Real-Time Control and Automation Framework for Acousto-Holographic Microscopy
Hasan Berkay Abdioğlu, Yağmur Işık, Mustafa İsmail İnal, Nehir Serin, Kerem Bayer, Muhammed Furkan Koşar, Taha Ünal, Hüseyin Üvet
TL;DR
This work addresses the bottleneck of manual microscopy in cell biology by delivering a fully automated DHM platform for autonomous mechanical characterization. It couples automated serpentine scanning, real-time YOLO-based detection, a robust holographic autofocus pipeline, and GPU-accelerated parallel reconstruction to process 250-frame hologram sequences at 50 fps. Key contributions include a multimodal autofocus metric robust to noisy holograms, a data-driven throughput model that identifies the 2.23 s autofocus as the primary bottleneck, and validation of autonomous screening capabilities. The authors also discuss future enhancements via hybrid brightfield imaging and advanced segmentation to enable scalable DHM-based screening in biology.
Abstract
Manual operation of microscopes for repetitive tasks in cell biology is a significant bottleneck, consuming invaluable expert time, and introducing human error.
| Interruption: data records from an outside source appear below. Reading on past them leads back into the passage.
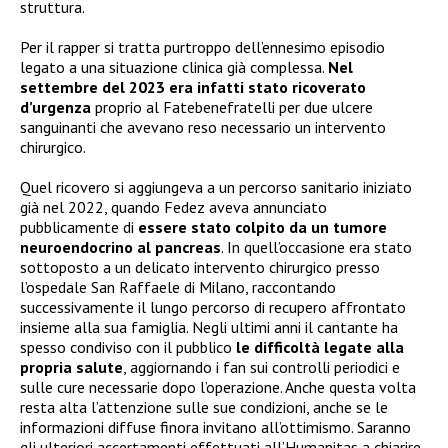
struttura.
Per il rapper si tratta purtroppo dell’ennesimo episodio
legato a una situazione clinica già complessa.
Nel
settembre del 2023 era infatti stato ricoverato
d’urgenza
proprio al Fatebenefratelli per due ulcere
sanguinanti che avevano reso necessario un intervento
chirurgico.
Quel ricovero si aggiungeva a un percorso sanitario iniziato
già nel 2022, quando Fedez aveva annunciato
pubblicamente di
essere stato colpito da un tumore
neuroendocrino al pancreas
. In quell’occasione era stato
sottoposto a un delicato intervento chirurgico presso
l’ospedale San Raffaele di Milano, raccontando
successivamente il lungo percorso di recupero affrontato
insieme alla sua famiglia. Negli ultimi anni il cantante ha
spesso condiviso con il pubblico
le difficoltà legate alla
propria salute
, aggiornando i fan sui controlli periodici e
sulle cure necessarie dopo l’operazione. Anche questa volta
resta alta l’attenzione sulle sue condizioni, anche se le
informazioni diffuse finora invitano all’ottimismo. Saranno
gli ulteriori accertamenti effettuati all’Humanitas a chiarire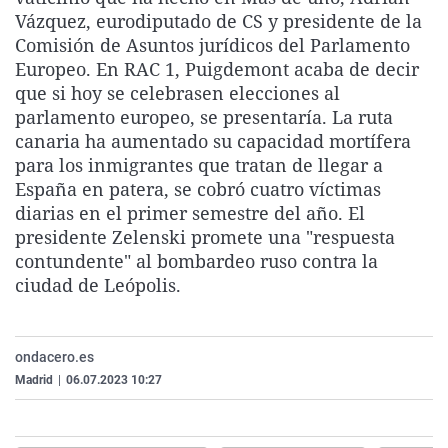
La rosa de los vientos
Caso
Extremadura
Virales
Vázquez, eurodiputado de CS y presidente de la
Comisión de Asuntos jurídicos del Parlamento
Gente viajera
Retornados
Galicia
Televisión
Europeo. En RAC 1, Puigdemont acaba de decir
Como el perro y el gat
Equipo de investigaci
La Rioja
Elecciones
que si hoy se celebrasen elecciones al
parlamento europeo, se presentaría. La ruta
Operación Viuda Negr
Navarra
canaria ha aumentado su capacidad mortífera
País Vasco
para los inmigrantes que tratan de llegar a
España en patera, se cobró cuatro víctimas
diarias en el primer semestre del año. El
presidente Zelenski promete una "respuesta
contundente" al bombardeo ruso contra la
ciudad de Leópolis.
ondacero.es
Madrid
|
06.07.2023 10:27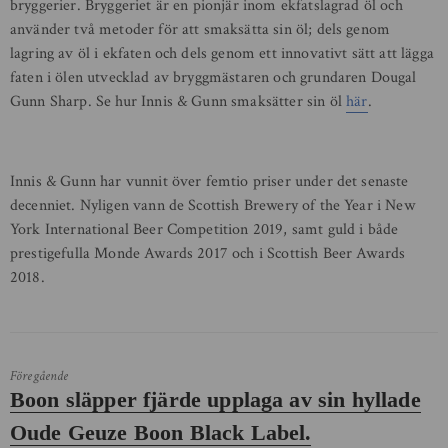
bryggerier. Bryggeriet är en pionjär inom ekfatslagrad öl och
använder två metoder för att smaksätta sin öl; dels genom
lagring av öl i ekfaten och dels genom ett innovativt sätt att lägga
faten i ölen utvecklad av bryggmästaren och grundaren Dougal
Gunn Sharp. Se hur Innis & Gunn smaksätter sin öl
här
.
Innis & Gunn har vunnit över femtio priser under det senaste
decenniet. Nyligen vann de Scottish Brewery of the Year i New
York International Beer Competition 2019, samt guld i både
prestigefulla Monde Awards 2017 och i Scottish Beer Awards
2018.
Föregående
Föregående
Boon släpper fjärde upplaga av sin hyllade
inlägg:
Oude Geuze Boon Black Label.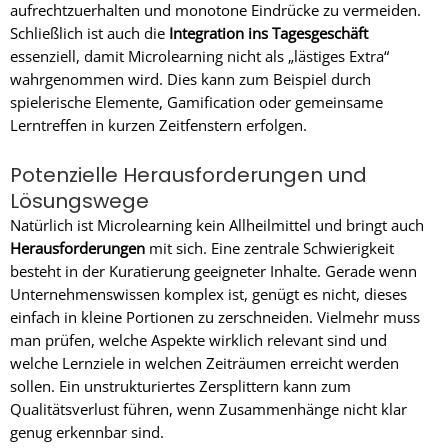
aufrechtzuerhalten und monotone Eindrücke zu vermeiden.
Schließlich ist auch die
Integration ins Tagesgeschäft
essenziell, damit Microlearning nicht als „lästiges Extra“
wahrgenommen wird. Dies kann zum Beispiel durch
spielerische Elemente, Gamification oder gemeinsame
Lerntreffen in kurzen Zeitfenstern erfolgen.
Potenzielle Herausforderungen und
Lösungswege
Natürlich ist Microlearning kein Allheilmittel und bringt auch
Herausforderungen
mit sich. Eine zentrale Schwierigkeit
besteht in der Kuratierung geeigneter Inhalte. Gerade wenn
Unternehmenswissen komplex ist, genügt es nicht, dieses
einfach in kleine Portionen zu zerschneiden. Vielmehr muss
man prüfen, welche Aspekte wirklich relevant sind und
welche Lernziele in welchen Zeiträumen erreicht werden
sollen. Ein unstrukturiertes Zersplittern kann zum
Qualitätsverlust führen, wenn Zusammenhänge nicht klar
genug erkennbar sind.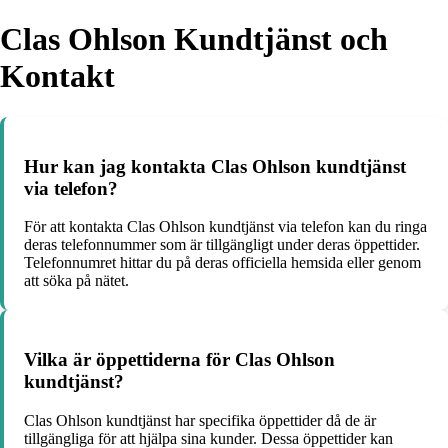
Clas Ohlson Kundtjänst och
Kontakt
Hur kan jag kontakta Clas Ohlson kundtjänst
via telefon?
För att kontakta Clas Ohlson kundtjänst via telefon kan du ringa
deras telefonnummer som är tillgängligt under deras öppettider.
Telefonnumret hittar du på deras officiella hemsida eller genom
att söka på nätet.
Vilka är öppettiderna för Clas Ohlson
kundtjänst?
Clas Ohlson kundtjänst har specifika öppettider då de är
tillgängliga för att hjälpa sina kunder. Dessa öppettider kan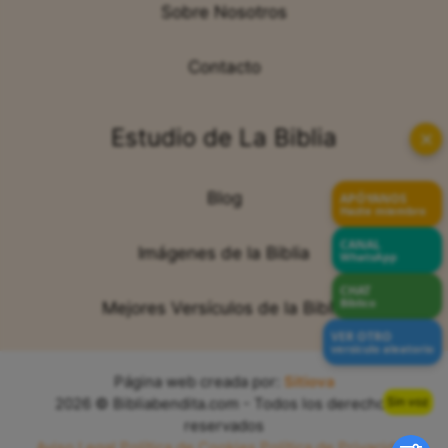
Sobre Nosotros
Contacto
Estudio de La Biblia
✕
Blog
APÓYANOS
Hazte miembro
CANAL
Imágenes de la Biblia
WhatsApp
CHAT
Bíblico
Mejores Versículos de la Biblia
VER OTRO
versículo aleatorio
Página web creada por:
Sitiova
Sin voz
2026 © Bibliabendita.com - Todos los derechos
reservados
Aviso Legal
Política de Cookies
Política de Privacidad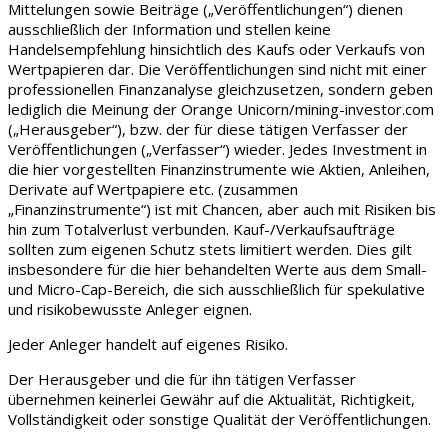
Mittelungen sowie Beiträge („Veröffentlichungen“) dienen
ausschließlich der Information und stellen keine
Handelsempfehlung hinsichtlich des Kaufs oder Verkaufs von
Wertpapieren dar. Die Veröffentlichungen sind nicht mit einer
professionellen Finanzanalyse gleichzusetzen, sondern geben
lediglich die Meinung der Orange Unicorn/mining-investor.com
(„Herausgeber“), bzw. der für diese tätigen Verfasser der
Veröffentlichungen („Verfasser“) wieder. Jedes Investment in
die hier vorgestellten Finanzinstrumente wie Aktien, Anleihen,
Derivate auf Wertpapiere etc. (zusammen
„Finanzinstrumente“) ist mit Chancen, aber auch mit Risiken bis
hin zum Totalverlust verbunden. Kauf-/Verkaufsaufträge
sollten zum eigenen Schutz stets limitiert werden. Dies gilt
insbesondere für die hier behandelten Werte aus dem Small-
und Micro-Cap-Bereich, die sich ausschließlich für spekulative
und risikobewusste Anleger eignen.
Jeder Anleger handelt auf eigenes Risiko.
Der Herausgeber und die für ihn tätigen Verfasser
übernehmen keinerlei Gewähr auf die Aktualität, Richtigkeit,
Vollständigkeit oder sonstige Qualität der Veröffentlichungen.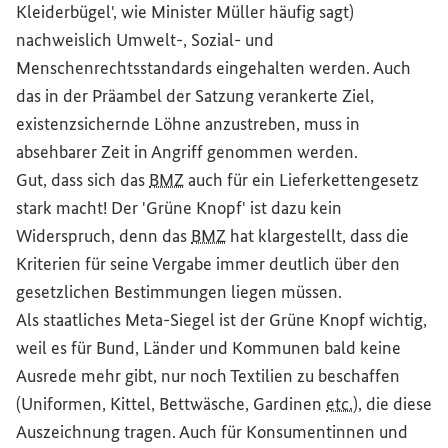
Kleiderbügel', wie Minister Müller häufig sagt)
nachweislich Umwelt-, Sozial- und
Menschenrechtsstandards eingehalten werden. Auch
das in der Präambel der Satzung verankerte Ziel,
existenzsichernde Löhne anzustreben, muss in
absehbarer Zeit in Angriff genommen werden.
Gut, dass sich das
BMZ
auch für ein Lieferkettengesetz
stark macht! Der 'Grüne Knopf' ist dazu kein
Widerspruch, denn das
BMZ
hat klargestellt, dass die
Kriterien für seine Vergabe immer deutlich über den
gesetzlichen Bestimmungen liegen müssen.
Als staatliches Meta-Siegel ist der Grüne Knopf wichtig,
weil es für Bund, Länder und Kommunen bald keine
Ausrede mehr gibt, nur noch Textilien zu beschaffen
(Uniformen, Kittel, Bettwäsche, Gardinen
etc.
), die diese
Auszeichnung tragen. Auch für Konsumentinnen und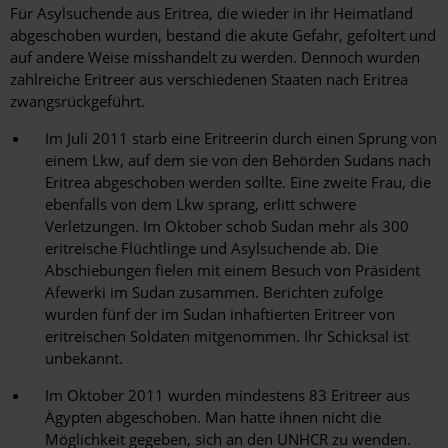
Für Asylsuchende aus Eritrea, die wieder in ihr Heimatland
abgeschoben wurden, bestand die akute Gefahr, gefoltert und
auf andere Weise misshandelt zu werden. Dennoch wurden
zahlreiche Eritreer aus verschiedenen Staaten nach Eritrea
zwangsrückgeführt.
Im Juli 2011 starb eine Eritreerin durch einen Sprung von
einem Lkw, auf dem sie von den Behörden Sudans nach
Eritrea abgeschoben werden sollte. Eine zweite Frau, die
ebenfalls von dem Lkw sprang, erlitt schwere
Verletzungen. Im Oktober schob Sudan mehr als 300
eritreische Flüchtlinge und Asylsuchende ab. Die
Abschiebungen fielen mit einem Besuch von Präsident
Afewerki im Sudan zusammen. Berichten zufolge
wurden fünf der im Sudan inhaftierten Eritreer von
eritreischen Soldaten mitgenommen. Ihr Schicksal ist
unbekannt.
Im Oktober 2011 wurden mindestens 83 Eritreer aus
Ägypten abgeschoben. Man hatte ihnen nicht die
Möglichkeit gegeben, sich an den UNHCR zu wenden.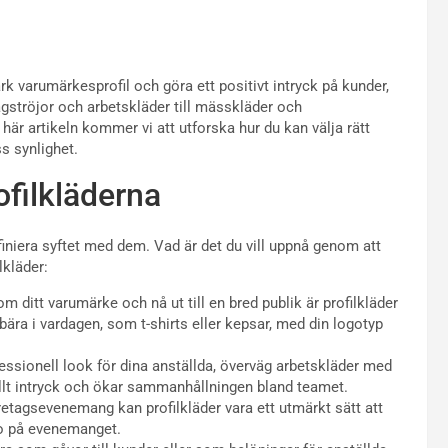
tark varumärkesprofil och göra ett positivt intryck på kunder,
tagströjor och arbetskläder till mässkläder och
här artikeln kommer vi att utforska hur du kan välja rätt
s synlighet.
ofilkläderna
efiniera syftet med dem. Vad är det du vill uppnå genom att
lkläder:
ditt varumärke och nå ut till en bred publik är profilkläder
 bära i vardagen, som t-shirts eller kepsar, med din logotyp
fessionell look för dina anställda, överväg arbetskläder med
ellt intryck och ökar sammanhållningen bland teamet.
tagsevenemang kan profilkläder vara ett utmärkt sätt att
ro på evenemanget.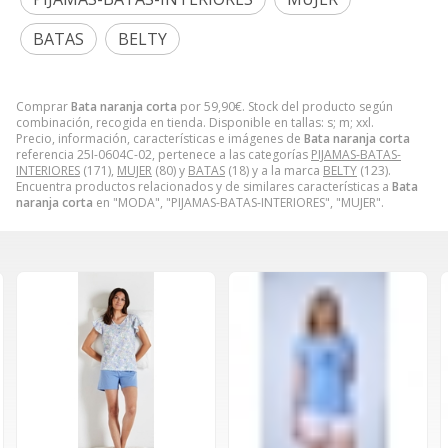
BATAS
BELTY
Comprar
Bata naranja corta
por
59,90
€
. Stock del producto según
combinación, recogida en tienda. Disponible en tallas: s; m; xxl.
Precio, información, características e imágenes de
Bata naranja corta
referencia 25I-0604C-02, pertenece a las categorías
PIJAMAS-BATAS-
INTERIORES
(171),
MUJER
(80) y
BATAS
(18) y a la marca
BELTY
(123).
Encuentra productos relacionados y de similares características a
Bata
naranja corta
en "MODA", "PIJAMAS-BATAS-INTERIORES", "MUJER".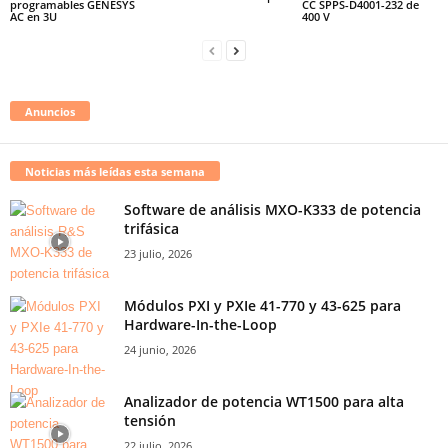
programables GENESYS
CC SPPS-D4001-232 de
AC en 3U
400 V
Anuncios
Noticias más leídas esta semana
Software de análisis MXO-K333 de potencia
trifásica
23 julio, 2026
Módulos PXI y PXIe 41-770 y 43-625 para
Hardware-In-the-Loop
24 junio, 2026
Analizador de potencia WT1500 para alta
tensión
22 julio, 2026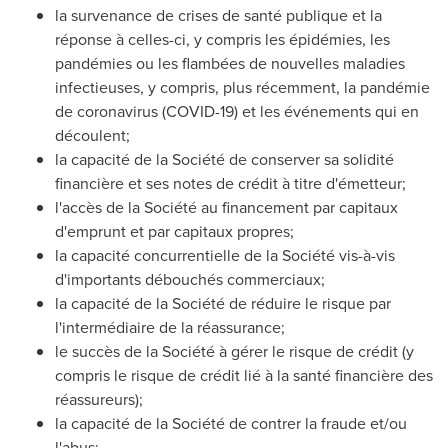
la survenance de crises de santé publique et la
réponse à celles-ci, y compris les épidémies, les
pandémies ou les flambées de nouvelles maladies
infectieuses, y compris, plus récemment, la pandémie
de coronavirus (COVID-19) et les événements qui en
découlent;
la capacité de la Société de conserver sa solidité
financière et ses notes de crédit à titre d'émetteur;
l'accès de la Société au financement par capitaux
d'emprunt et par capitaux propres;
la capacité concurrentielle de la Société vis-à-vis
d'importants débouchés commerciaux;
la capacité de la Société de réduire le risque par
l'intermédiaire de la réassurance;
le succès de la Société à gérer le risque de crédit (y
compris le risque de crédit lié à la santé financière des
réassureurs);
la capacité de la Société de contrer la fraude et/ou
l'abus;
Automation is essential, and while Digital Holographic Microscopy (DHM) offers powerful, label-free quantitative phase imaging (QPI), its inherently noisy and low-contrast holograms make robust autofocus and object detection challenging. We present the design, integration, and validation of a fully automated closed-loop DHM system engineered for high-throughput mechanical characterization of biological cells. The system integrates automated serpentine scanning, real-time YOLO-based object detection, and a high-performance, multi-threaded software architecture using pinned memory and SPSC queues. This design enables the GPU-accelerated reconstruction pipeline to run fully in parallel with the 50 fps data acquisition, adding no sequential overhead. A key contribution is the validation of a robust, multi-stage holographic autofocus strategy; we demonstrate that a selected metric (based on a low-pass filter and standard deviation) provides reliable focusing for noisy holograms where conventional methods (e.g., Tenengrad, Laplacian) fail entirely. Performance analysis of the complete system identifies the 2.23-second autofocus operation-not reconstruction-as the primary throughput bottleneck, resulting in a 9.62-second analysis time per object. This work delivers a complete functional platform for autonomous DHM screening and provides a clear, data-driven path for future optimization, proposing a hybrid brightfield imaging modality to address current bottlenecks.